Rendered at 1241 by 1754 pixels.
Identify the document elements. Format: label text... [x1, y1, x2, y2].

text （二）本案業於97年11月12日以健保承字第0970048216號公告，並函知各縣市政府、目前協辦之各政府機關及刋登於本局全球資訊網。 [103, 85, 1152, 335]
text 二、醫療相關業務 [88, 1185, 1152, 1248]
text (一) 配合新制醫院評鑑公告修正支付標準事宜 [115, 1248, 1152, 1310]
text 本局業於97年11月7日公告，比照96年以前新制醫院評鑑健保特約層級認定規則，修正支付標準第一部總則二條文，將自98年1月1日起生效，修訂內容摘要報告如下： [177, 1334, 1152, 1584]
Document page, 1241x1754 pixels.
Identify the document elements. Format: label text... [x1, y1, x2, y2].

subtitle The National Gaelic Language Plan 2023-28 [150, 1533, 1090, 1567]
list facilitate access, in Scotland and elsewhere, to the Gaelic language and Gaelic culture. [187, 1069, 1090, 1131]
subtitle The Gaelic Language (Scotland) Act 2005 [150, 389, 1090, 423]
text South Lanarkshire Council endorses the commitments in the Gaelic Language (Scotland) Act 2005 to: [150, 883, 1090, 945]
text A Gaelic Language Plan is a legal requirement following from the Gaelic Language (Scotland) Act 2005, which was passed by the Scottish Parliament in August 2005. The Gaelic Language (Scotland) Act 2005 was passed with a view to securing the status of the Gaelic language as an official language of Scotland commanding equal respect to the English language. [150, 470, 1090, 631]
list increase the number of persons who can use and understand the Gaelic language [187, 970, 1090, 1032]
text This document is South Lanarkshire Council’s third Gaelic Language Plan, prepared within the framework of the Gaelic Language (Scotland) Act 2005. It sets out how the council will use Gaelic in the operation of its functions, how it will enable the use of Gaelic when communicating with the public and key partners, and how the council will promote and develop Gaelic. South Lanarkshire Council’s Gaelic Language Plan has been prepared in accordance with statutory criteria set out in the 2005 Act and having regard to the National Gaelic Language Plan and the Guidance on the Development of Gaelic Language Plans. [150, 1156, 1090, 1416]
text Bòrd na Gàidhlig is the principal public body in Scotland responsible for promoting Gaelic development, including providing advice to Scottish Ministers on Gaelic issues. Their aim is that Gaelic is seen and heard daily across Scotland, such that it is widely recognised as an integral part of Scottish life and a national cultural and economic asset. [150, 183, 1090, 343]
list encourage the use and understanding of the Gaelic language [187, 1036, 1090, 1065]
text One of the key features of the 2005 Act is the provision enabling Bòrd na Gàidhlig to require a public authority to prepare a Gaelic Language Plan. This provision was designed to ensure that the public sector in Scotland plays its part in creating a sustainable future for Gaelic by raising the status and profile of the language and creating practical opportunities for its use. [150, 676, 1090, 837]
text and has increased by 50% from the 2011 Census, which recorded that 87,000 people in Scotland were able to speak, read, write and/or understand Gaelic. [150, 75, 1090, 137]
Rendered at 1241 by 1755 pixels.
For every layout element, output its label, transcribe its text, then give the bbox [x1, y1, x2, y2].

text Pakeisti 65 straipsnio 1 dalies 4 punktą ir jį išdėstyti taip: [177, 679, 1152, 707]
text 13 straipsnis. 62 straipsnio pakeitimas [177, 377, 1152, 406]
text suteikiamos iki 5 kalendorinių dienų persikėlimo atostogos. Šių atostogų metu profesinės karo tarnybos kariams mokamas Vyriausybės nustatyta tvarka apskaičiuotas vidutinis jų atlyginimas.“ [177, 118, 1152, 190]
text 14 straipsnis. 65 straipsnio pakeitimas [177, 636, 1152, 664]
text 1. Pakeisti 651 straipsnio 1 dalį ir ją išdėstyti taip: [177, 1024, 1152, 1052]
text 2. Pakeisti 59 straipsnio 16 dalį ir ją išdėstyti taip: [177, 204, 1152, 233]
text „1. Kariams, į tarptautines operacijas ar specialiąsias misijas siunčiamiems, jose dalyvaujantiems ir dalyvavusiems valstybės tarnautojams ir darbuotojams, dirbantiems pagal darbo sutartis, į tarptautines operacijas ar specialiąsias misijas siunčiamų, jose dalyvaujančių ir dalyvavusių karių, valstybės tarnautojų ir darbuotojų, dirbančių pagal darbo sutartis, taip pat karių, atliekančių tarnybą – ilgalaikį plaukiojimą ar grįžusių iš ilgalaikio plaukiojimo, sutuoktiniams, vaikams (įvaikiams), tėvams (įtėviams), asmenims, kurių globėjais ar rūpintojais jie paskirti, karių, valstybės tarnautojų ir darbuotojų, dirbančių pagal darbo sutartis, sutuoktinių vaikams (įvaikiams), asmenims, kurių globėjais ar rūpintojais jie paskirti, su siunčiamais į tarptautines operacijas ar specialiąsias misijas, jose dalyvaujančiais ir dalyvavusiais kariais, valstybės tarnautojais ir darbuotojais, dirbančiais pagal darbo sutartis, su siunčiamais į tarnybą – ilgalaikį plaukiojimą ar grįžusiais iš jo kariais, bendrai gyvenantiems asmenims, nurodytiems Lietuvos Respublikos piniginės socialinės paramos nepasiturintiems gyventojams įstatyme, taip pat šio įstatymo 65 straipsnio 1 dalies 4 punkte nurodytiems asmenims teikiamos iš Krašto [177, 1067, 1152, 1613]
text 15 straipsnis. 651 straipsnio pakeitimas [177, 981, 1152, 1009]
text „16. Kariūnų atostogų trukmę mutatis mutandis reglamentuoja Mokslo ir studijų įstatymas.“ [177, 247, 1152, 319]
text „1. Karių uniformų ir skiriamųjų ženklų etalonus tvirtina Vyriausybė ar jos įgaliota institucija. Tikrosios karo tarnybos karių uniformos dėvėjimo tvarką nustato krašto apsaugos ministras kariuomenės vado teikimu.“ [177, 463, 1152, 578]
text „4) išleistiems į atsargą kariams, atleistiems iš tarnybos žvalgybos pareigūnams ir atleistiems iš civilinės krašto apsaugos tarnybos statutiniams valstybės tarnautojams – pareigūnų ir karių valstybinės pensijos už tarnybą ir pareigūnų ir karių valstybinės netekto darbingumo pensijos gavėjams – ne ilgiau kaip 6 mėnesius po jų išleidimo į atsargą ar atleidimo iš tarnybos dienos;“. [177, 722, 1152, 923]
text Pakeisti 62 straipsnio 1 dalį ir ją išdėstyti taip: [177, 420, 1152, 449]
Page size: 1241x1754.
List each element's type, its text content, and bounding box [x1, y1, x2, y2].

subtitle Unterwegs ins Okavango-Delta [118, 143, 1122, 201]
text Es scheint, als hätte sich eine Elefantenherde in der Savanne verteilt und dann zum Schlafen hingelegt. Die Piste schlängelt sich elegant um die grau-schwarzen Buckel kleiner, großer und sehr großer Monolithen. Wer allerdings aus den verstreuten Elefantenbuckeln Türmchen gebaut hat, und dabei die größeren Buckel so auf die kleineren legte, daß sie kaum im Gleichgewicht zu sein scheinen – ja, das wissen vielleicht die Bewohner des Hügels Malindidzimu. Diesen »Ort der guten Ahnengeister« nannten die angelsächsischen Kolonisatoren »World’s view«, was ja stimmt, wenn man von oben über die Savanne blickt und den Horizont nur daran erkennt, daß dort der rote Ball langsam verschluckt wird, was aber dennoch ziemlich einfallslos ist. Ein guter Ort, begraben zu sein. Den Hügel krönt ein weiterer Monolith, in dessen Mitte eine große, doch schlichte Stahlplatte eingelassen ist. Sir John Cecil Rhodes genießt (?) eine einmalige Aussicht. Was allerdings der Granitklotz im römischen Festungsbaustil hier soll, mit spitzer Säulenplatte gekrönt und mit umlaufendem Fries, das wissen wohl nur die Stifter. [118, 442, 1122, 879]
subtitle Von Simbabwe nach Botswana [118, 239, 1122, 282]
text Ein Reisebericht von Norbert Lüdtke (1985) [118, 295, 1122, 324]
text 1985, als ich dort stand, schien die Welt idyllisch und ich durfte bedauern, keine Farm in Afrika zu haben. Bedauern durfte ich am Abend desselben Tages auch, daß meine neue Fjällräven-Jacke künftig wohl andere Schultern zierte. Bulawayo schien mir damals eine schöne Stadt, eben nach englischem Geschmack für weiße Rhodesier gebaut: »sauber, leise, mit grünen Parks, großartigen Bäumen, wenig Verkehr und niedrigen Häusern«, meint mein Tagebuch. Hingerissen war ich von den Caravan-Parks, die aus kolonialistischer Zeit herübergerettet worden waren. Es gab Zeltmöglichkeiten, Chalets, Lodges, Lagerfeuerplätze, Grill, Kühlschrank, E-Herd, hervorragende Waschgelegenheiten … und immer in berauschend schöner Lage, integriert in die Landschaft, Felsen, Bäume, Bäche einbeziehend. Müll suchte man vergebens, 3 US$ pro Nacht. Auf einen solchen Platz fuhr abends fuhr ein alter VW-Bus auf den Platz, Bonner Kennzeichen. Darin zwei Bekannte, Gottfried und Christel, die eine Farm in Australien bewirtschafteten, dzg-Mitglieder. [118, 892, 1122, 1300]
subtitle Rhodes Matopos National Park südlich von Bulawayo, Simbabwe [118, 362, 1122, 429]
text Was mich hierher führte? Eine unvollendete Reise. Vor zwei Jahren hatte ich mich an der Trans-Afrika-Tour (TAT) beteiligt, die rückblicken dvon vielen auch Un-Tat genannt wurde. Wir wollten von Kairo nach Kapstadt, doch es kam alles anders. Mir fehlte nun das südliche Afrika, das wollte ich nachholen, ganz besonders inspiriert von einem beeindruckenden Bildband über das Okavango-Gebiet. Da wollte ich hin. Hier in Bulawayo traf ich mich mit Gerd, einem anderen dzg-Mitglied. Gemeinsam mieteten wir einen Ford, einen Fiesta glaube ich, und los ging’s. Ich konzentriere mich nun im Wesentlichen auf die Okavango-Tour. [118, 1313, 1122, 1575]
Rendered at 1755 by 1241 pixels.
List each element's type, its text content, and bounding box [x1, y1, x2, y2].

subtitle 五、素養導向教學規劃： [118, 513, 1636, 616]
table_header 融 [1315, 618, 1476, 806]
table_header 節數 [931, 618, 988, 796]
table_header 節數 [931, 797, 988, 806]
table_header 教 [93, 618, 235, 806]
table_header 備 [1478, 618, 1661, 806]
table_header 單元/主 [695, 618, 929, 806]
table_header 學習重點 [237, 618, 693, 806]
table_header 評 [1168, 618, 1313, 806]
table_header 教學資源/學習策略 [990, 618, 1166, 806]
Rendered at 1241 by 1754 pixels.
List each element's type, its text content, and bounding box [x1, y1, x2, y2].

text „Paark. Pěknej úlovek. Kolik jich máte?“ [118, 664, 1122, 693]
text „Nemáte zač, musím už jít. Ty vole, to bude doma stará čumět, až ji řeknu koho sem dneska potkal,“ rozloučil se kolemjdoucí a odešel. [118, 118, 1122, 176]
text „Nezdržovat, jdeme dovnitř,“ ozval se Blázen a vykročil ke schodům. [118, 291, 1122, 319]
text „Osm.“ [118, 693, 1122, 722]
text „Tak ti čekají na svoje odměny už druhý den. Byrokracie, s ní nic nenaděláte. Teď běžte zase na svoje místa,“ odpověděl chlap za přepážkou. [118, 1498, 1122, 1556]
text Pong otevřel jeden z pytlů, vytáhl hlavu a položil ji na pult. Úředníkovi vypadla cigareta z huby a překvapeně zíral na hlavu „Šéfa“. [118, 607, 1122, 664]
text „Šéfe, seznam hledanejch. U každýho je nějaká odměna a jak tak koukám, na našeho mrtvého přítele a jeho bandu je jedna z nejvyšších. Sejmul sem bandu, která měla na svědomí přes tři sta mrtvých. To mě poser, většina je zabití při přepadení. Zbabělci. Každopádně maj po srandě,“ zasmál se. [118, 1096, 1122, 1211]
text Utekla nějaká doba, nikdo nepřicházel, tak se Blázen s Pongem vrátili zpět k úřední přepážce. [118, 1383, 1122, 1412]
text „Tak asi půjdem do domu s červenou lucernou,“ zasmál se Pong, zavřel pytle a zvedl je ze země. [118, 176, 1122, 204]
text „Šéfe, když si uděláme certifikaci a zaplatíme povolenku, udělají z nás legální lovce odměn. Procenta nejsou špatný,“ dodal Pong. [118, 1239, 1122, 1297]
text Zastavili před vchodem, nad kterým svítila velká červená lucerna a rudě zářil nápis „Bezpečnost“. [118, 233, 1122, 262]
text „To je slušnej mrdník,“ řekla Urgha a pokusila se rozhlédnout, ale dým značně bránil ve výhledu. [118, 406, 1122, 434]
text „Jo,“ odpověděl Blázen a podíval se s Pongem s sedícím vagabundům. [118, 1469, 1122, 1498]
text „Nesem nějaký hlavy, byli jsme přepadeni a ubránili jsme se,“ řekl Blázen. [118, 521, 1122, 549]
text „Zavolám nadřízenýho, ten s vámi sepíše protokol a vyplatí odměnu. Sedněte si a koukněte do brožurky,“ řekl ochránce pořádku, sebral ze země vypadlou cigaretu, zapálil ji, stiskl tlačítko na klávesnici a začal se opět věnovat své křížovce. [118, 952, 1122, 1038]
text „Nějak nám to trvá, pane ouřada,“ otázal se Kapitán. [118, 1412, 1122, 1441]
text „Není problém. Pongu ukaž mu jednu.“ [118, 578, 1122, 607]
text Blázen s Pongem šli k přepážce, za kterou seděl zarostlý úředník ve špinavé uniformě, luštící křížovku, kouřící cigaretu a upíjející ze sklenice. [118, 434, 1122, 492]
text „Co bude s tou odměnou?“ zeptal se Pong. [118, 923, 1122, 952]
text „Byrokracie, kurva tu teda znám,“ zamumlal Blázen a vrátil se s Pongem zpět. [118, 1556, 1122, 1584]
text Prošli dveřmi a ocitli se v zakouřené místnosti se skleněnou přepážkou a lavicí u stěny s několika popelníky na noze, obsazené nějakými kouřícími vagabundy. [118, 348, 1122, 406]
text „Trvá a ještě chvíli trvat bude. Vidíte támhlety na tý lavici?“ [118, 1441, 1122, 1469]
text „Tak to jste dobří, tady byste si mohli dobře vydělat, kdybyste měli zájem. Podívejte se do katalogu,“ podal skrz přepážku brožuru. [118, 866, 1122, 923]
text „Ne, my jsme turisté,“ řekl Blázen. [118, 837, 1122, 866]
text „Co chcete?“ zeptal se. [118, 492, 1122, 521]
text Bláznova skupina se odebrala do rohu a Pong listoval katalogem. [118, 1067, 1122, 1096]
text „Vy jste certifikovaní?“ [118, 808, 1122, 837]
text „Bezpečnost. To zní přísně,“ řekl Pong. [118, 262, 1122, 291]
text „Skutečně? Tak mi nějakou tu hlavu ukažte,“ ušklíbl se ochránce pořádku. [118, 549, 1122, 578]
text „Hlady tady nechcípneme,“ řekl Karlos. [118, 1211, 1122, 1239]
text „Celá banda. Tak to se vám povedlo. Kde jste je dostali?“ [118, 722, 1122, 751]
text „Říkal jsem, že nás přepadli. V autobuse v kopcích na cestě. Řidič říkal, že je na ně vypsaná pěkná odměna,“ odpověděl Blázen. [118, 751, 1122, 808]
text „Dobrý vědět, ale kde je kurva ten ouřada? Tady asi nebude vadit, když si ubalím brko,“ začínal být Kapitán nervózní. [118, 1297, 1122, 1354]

########

Which lines in the records above contain the word "jste", with case counting? Select each such line and copy it out in full.

text „Tak to jste dobří, tady byste si mohli dobře vydělat, kdybyste měli zájem. Podívejte se do katalogu,“ podal skrz přepážku brožuru. [118, 866, 1122, 923]
text „Vy jste certifikovaní?“ [118, 808, 1122, 837]
text „Celá banda. Tak to se vám povedlo. Kde jste je dostali?“ [118, 722, 1122, 751]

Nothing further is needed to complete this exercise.